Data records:
-- Opening Marker --

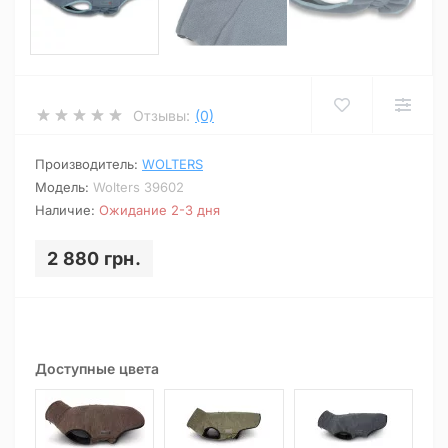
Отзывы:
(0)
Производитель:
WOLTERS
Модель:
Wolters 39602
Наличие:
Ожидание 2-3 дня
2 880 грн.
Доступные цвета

-- Closing Marker --

- What is required: Copy these lines word for word, but leave out the pictures.

- Result:
Отзывы:
(0)
Производитель:
WOLTERS
Модель:
Wolters 39602
Наличие:
Ожидание 2-3 дня
2 880 грн.
Доступные цвета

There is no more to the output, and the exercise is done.